Implementation:Kubeflow Pipelines XGBoost Cross Format Predict
Kubeflow Pipelines Machine_Learning Validation Last Updated: 2026-02-13
Overview
Pattern for cross-format prediction using XGBoost predict components on mismatched data/model format pairs.
Description
Wrapper Doc. Uses xgboost_predict_on_parquet_op with a CSV-trained model and xgboost_predict_on_csv_op with a Parquet-trained model to validate format independence. By deliberately crossing the data format and the model's training format, this pattern exposes any format-specific assumptions in the data loading or prediction pipeline.
Code Reference
Source: samples/core/XGBoost/xgboost_sample.py (L19-21 loading, L66-76 invocations)
Import:
from kfp import components
I/O Contract
Inputs
| Parameter | Type | Required | Description |
|---|---|---|---|
| data | CSV or Parquet | Yes | Test data in the opposite format from the model's training data |
| model | XGBoostModel | Yes | Model trained on the opposite format (CSV-trained or Parquet-trained) |
| label_column_name / label_column | str / int | Yes | Column identifier (name for Parquet, index for CSV) |
Outputs
| Name | Type | Description |
|---|---|---|
| prediction | Predictions | Prediction results validating cross-format compatibility |
Usage Examples
# Cross-prediction 1: Parquet data + CSV-trained model
xgboost_predict_on_parquet_op(
data=training_data_parquet,
model=model_trained_on_csv,
label_column_name='tips',
).set_memory_limit('1Gi')
# Cross-prediction 2: CSV data + Parquet-trained model
xgboost_predict_on_csv_op(
data=training_data_csv,
model=model_trained_on_parquet,
label_column=0,
).set_memory_limit('1Gi')

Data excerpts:

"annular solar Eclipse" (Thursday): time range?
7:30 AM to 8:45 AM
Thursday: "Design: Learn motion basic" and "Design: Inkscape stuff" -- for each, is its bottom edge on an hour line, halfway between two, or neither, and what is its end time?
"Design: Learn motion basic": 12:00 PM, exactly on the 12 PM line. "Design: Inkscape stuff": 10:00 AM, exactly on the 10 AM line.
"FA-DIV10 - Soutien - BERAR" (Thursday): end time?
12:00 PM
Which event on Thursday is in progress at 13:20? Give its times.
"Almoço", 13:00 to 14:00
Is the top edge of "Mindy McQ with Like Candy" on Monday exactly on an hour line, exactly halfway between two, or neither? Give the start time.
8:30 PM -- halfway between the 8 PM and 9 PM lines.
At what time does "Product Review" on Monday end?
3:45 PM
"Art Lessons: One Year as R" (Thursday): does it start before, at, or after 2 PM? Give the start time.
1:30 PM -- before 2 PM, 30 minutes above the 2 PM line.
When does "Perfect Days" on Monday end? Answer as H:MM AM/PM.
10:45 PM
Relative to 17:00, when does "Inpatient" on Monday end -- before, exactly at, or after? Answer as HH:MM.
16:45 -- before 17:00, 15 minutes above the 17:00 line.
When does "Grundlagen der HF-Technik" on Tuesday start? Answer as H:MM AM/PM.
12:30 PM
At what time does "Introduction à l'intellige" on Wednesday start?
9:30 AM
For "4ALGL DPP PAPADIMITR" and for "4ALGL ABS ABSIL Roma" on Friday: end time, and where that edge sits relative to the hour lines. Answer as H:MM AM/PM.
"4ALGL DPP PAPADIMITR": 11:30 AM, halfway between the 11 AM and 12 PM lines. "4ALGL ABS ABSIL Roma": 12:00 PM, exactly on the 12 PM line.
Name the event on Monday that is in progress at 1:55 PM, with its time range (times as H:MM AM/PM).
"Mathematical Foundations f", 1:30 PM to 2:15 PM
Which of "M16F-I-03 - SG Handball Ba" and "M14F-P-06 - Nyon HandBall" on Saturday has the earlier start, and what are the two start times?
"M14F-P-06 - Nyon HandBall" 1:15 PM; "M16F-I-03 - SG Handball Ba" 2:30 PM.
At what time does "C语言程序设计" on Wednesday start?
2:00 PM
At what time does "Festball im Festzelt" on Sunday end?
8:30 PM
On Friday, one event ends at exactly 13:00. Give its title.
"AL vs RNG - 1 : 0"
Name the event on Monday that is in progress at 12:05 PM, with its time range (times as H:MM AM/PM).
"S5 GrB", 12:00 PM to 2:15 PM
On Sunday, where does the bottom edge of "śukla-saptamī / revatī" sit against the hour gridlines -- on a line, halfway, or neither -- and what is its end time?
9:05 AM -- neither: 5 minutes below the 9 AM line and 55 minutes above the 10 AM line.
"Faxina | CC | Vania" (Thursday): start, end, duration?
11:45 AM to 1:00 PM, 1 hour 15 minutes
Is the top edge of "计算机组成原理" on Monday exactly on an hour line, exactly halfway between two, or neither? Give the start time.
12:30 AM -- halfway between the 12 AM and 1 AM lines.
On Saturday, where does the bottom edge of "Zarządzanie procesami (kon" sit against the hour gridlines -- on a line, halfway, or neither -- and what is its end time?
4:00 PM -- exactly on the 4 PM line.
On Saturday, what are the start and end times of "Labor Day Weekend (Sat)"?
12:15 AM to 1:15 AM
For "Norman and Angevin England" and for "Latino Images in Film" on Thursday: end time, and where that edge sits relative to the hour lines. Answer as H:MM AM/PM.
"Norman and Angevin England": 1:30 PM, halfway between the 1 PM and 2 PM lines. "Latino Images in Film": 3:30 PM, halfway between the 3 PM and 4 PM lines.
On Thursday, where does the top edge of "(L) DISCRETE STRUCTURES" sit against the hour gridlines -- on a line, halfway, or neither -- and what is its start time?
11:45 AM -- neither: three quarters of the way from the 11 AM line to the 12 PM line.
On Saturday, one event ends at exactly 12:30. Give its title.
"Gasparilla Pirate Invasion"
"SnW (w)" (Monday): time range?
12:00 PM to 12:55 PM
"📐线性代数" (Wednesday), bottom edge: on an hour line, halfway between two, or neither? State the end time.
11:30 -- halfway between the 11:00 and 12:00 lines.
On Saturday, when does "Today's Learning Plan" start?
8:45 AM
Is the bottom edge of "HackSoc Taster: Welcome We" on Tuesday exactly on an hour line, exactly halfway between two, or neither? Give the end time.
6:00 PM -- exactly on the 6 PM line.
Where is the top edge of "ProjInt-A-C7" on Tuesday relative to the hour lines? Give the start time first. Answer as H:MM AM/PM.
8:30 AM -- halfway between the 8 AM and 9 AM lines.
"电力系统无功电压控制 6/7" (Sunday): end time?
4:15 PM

▶ **EXERCISE INSTRUCTIONS**
1. Quote the part of the XGBoost cross-format page that starts at the words "Implementation:Kubeflow Pipelines XGBoost" and stops after the words "data/model format pairs.", keeping every word unchanged.
2. From the entries, print without changes the lines that start at the line containing "start, end, duration?" and stop after the line containing "4:00 PM -- exactly on the 4 PM line.", with both of those lines included.

▶ **ANSWERS BY TASK**
1.
Implementation:Kubeflow Pipelines XGBoost Cross Format Predict
Kubeflow Pipelines Machine_Learning Validation Last Updated: 2026-02-13
Overview
Pattern for cross-format prediction using XGBoost predict components on mismatched data/model format pairs.

2.
"Faxina | CC | Vania" (Thursday): start, end, duration?
11:45 AM to 1:00 PM, 1 hour 15 minutes
Is the top edge of "计算机组成原理" on Monday exactly on an hour line, exactly halfway between two, or neither? Give the start time.
12:30 AM -- halfway between the 12 AM and 1 AM lines.
On Saturday, where does the bottom edge of "Zarządzanie procesami (kon" sit against the hour gridlines -- on a line, halfway, or neither -- and what is its end time?
4:00 PM -- exactly on the 4 PM line.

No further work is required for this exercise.